■ WORK INSTRUCTIONS:
All that is needed is each line of the entries holding the word "frame", copied as it stands.

■ EXERCISE INPUTS:
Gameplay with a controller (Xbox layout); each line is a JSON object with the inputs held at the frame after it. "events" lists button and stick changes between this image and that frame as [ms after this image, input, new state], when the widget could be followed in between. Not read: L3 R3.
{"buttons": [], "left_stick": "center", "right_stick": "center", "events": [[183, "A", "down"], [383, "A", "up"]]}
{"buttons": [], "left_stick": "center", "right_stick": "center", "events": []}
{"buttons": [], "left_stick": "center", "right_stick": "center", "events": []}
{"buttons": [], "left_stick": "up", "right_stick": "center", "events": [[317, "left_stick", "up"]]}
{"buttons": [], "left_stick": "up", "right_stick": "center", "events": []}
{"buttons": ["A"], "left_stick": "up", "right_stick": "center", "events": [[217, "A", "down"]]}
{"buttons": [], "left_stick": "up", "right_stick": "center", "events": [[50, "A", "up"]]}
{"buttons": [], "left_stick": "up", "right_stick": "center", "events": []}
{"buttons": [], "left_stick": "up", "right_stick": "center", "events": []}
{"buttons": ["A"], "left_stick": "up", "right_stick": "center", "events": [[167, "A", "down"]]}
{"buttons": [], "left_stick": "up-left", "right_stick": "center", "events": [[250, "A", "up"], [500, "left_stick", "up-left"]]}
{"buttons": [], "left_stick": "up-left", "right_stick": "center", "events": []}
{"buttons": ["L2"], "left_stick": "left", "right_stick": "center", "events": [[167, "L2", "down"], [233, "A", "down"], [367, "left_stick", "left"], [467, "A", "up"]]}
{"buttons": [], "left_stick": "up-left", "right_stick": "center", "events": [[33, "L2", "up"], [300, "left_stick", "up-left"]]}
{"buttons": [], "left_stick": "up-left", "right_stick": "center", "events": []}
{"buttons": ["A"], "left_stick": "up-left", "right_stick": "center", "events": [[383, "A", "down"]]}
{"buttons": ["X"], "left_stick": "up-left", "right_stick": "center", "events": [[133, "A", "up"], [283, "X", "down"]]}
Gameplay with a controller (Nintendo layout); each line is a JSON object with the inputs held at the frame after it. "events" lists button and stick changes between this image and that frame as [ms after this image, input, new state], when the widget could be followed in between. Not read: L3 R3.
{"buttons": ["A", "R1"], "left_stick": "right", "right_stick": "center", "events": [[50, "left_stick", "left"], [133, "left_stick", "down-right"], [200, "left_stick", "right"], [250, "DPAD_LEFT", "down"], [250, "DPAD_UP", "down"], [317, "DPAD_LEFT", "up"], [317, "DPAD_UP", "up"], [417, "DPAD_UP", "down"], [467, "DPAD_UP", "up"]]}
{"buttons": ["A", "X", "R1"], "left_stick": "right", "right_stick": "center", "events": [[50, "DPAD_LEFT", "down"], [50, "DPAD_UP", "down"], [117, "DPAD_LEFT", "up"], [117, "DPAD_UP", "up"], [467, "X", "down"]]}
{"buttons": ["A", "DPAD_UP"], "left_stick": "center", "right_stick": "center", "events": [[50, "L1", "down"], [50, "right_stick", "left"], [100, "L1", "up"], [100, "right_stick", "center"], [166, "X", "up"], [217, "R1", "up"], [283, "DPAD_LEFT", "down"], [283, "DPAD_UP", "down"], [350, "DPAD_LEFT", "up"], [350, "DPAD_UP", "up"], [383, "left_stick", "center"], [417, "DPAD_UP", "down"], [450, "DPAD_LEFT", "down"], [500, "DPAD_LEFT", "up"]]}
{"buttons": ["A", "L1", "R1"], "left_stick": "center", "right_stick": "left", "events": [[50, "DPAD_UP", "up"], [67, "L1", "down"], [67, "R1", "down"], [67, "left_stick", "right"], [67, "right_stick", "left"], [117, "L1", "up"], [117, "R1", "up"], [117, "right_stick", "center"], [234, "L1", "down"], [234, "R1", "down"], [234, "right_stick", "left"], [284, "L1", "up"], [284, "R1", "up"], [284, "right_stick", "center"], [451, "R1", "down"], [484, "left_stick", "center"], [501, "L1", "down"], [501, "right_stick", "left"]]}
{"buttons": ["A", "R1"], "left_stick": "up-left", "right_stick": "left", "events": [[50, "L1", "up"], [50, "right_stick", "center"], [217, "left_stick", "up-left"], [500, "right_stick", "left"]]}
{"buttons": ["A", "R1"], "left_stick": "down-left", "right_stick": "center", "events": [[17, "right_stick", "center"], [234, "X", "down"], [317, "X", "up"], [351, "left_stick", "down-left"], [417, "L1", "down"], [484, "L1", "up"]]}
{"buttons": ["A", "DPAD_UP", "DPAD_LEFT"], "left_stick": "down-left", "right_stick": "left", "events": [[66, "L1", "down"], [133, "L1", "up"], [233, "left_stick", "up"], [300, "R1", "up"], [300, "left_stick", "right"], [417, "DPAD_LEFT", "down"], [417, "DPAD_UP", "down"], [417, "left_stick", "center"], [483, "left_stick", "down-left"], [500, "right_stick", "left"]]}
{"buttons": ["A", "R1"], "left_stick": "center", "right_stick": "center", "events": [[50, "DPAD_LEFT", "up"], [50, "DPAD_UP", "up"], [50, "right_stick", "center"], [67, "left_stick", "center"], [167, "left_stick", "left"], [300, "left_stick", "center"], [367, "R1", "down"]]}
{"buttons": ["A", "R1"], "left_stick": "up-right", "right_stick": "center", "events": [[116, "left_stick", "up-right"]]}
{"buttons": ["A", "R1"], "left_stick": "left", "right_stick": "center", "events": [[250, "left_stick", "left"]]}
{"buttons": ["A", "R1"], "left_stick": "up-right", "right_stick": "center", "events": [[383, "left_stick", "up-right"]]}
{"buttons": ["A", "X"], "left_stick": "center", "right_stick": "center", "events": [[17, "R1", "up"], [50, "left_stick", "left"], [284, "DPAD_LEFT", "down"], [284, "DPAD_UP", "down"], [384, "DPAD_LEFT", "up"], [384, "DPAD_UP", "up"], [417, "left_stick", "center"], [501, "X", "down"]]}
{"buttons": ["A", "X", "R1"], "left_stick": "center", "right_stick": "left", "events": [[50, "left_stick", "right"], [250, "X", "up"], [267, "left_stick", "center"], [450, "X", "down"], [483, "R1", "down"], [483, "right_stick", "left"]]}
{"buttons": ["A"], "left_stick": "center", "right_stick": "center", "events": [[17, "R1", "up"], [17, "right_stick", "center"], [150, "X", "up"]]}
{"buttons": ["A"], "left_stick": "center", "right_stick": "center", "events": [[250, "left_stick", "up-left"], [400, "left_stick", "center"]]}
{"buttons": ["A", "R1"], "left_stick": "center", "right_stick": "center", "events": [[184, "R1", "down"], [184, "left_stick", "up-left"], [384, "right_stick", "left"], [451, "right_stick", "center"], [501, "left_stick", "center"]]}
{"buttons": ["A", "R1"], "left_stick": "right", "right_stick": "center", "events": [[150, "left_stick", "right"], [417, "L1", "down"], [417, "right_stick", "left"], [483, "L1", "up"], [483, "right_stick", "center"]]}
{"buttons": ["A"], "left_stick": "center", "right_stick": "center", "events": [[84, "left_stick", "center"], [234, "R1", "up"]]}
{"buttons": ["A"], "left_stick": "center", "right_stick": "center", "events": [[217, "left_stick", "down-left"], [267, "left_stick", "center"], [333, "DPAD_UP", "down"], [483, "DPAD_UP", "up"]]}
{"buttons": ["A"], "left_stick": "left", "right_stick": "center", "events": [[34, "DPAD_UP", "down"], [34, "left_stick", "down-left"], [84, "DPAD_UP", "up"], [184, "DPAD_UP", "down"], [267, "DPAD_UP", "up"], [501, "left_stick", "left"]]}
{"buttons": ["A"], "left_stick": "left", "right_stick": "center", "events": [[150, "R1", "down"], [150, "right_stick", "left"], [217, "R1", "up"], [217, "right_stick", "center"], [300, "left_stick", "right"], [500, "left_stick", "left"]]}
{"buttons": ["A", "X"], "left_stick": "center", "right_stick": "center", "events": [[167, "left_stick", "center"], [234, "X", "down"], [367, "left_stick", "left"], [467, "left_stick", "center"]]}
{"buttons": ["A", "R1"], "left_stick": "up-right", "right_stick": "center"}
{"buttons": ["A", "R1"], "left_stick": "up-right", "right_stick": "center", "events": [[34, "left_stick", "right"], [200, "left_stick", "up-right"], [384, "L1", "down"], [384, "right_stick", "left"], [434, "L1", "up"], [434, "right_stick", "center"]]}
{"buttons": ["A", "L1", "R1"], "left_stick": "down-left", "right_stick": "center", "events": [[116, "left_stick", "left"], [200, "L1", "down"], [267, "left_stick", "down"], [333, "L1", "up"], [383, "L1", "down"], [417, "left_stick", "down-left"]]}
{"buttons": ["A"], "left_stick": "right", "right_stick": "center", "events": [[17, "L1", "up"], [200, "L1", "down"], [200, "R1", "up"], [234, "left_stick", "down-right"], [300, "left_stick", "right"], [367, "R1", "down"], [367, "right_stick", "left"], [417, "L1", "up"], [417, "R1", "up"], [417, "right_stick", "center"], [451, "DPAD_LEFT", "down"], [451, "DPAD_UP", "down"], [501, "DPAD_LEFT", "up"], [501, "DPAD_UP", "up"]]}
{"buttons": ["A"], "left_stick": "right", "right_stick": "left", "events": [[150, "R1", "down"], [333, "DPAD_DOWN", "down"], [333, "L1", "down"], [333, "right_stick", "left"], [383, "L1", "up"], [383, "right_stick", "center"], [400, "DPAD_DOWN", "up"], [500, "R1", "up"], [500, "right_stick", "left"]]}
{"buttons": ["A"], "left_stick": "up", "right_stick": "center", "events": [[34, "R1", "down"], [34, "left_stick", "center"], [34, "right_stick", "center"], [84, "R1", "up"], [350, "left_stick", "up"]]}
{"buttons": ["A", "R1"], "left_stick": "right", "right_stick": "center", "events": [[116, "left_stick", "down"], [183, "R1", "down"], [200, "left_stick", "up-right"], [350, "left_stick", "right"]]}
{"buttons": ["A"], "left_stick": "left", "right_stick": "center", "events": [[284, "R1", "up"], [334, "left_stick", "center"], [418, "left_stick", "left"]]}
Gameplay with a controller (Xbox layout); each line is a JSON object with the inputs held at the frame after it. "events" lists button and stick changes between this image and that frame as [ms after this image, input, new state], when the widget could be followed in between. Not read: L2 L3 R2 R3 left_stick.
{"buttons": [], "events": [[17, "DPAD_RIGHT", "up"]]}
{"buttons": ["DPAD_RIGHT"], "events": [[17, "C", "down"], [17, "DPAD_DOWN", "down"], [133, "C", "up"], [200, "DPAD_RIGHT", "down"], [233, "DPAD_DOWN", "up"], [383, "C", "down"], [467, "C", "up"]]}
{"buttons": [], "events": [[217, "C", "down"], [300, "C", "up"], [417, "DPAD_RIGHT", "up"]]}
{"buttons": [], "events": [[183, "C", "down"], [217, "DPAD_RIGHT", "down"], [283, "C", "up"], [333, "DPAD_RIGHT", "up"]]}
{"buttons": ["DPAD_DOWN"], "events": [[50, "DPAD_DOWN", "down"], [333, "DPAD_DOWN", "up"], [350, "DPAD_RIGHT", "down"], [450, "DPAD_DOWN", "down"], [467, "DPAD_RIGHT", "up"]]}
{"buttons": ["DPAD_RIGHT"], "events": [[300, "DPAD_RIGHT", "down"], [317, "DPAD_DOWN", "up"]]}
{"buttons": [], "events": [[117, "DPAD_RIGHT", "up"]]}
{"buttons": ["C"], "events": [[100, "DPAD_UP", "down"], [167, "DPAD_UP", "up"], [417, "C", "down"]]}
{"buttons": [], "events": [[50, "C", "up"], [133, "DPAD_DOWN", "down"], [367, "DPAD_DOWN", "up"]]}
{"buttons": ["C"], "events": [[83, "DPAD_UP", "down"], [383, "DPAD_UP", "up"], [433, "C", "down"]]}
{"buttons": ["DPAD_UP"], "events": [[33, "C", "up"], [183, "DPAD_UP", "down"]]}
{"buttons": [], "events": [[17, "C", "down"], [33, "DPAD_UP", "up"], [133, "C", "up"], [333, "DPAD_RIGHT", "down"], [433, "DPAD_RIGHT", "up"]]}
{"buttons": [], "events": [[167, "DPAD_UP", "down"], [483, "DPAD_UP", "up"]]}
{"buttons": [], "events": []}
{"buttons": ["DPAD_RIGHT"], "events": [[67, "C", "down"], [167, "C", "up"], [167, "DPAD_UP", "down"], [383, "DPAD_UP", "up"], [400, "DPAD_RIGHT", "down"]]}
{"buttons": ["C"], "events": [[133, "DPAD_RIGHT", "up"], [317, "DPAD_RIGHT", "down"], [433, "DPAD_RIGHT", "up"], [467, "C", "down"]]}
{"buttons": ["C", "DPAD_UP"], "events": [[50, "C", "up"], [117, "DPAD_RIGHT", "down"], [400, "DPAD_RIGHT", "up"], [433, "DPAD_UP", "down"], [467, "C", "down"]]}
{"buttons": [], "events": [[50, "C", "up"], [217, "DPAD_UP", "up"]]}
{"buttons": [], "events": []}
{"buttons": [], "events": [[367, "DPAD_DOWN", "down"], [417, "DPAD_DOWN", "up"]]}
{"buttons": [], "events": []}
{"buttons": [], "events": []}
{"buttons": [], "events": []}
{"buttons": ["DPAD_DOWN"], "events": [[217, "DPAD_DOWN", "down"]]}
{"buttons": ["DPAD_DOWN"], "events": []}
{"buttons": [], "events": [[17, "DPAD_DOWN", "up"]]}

■ EXERCISE SOLUTION:
Gameplay with a controller (Xbox layout); each line is a JSON object with the inputs held at the frame after it. "events" lists button and stick changes between this image and that frame as [ms after this image, input, new state], when the widget could be followed in between. Not read: L3 R3.
Gameplay with a controller (Nintendo layout); each line is a JSON object with the inputs held at the frame after it. "events" lists button and stick changes between this image and that frame as [ms after this image, input, new state], when the widget could be followed in between. Not read: L3 R3.
Gameplay with a controller (Xbox layout); each line is a JSON object with the inputs held at the frame after it. "events" lists button and stick changes between this image and that frame as [ms after this image, input, new state], when the widget could be followed in between. Not read: L2 L3 R2 R3 left_stick.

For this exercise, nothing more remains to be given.